What you need to do » The answer must be every line of the data that holds the word "center".

[Material shown Boundary: Start]

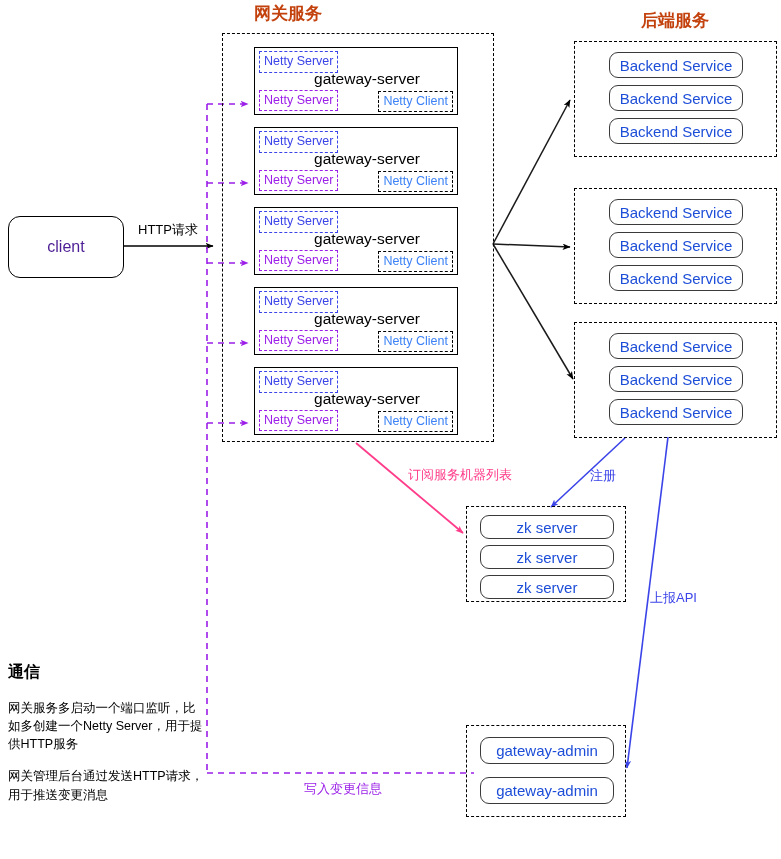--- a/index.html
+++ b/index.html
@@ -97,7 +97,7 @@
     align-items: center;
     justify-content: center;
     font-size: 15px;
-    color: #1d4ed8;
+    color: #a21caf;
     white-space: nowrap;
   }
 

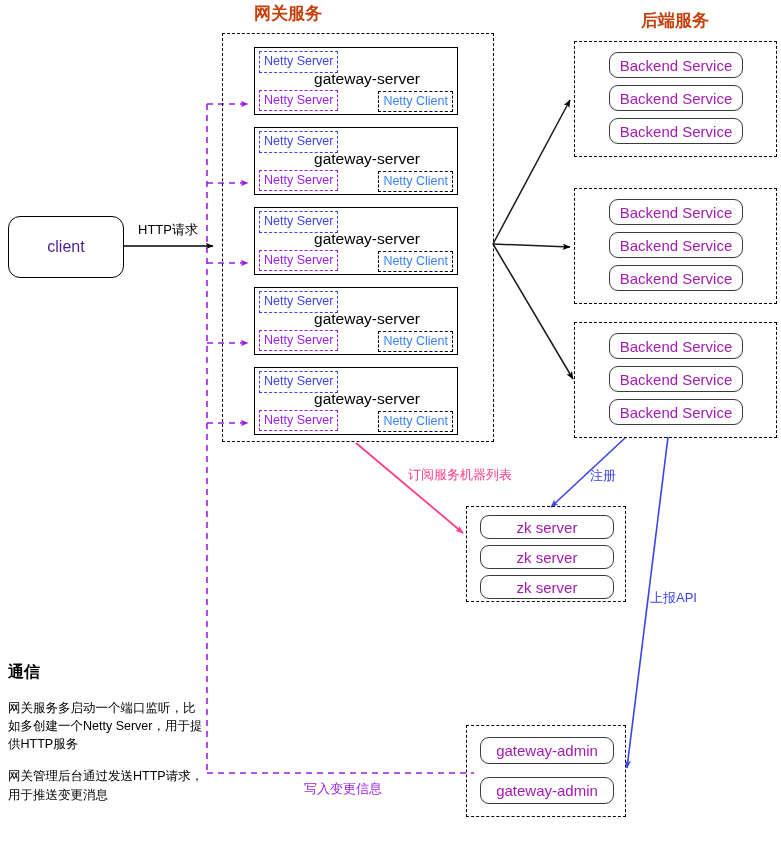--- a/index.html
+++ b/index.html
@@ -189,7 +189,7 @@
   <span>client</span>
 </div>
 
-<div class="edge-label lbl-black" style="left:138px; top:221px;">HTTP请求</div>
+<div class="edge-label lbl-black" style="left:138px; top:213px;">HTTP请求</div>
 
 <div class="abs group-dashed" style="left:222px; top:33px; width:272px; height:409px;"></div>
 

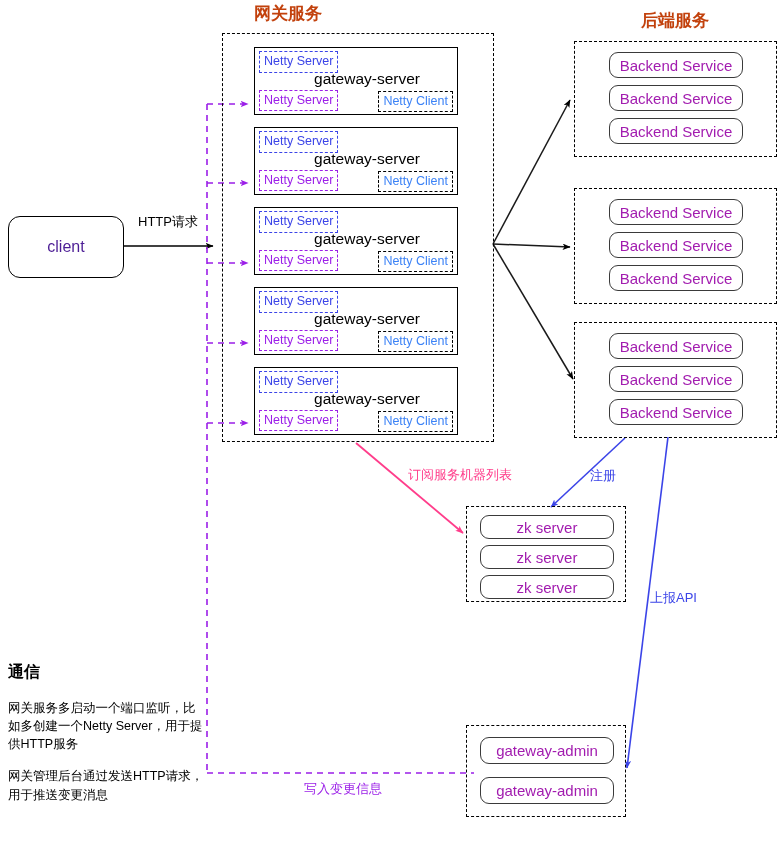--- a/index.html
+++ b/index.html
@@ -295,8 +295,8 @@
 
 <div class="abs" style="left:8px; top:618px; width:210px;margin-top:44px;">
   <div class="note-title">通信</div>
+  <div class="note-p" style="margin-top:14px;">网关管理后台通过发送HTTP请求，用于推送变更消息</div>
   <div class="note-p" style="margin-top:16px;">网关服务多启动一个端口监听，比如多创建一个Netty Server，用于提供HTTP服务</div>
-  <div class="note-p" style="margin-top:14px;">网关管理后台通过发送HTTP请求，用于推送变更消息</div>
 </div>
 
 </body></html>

[Material shown Boundary: End]

Written solution »
     align-items: center;
     justify-content: center;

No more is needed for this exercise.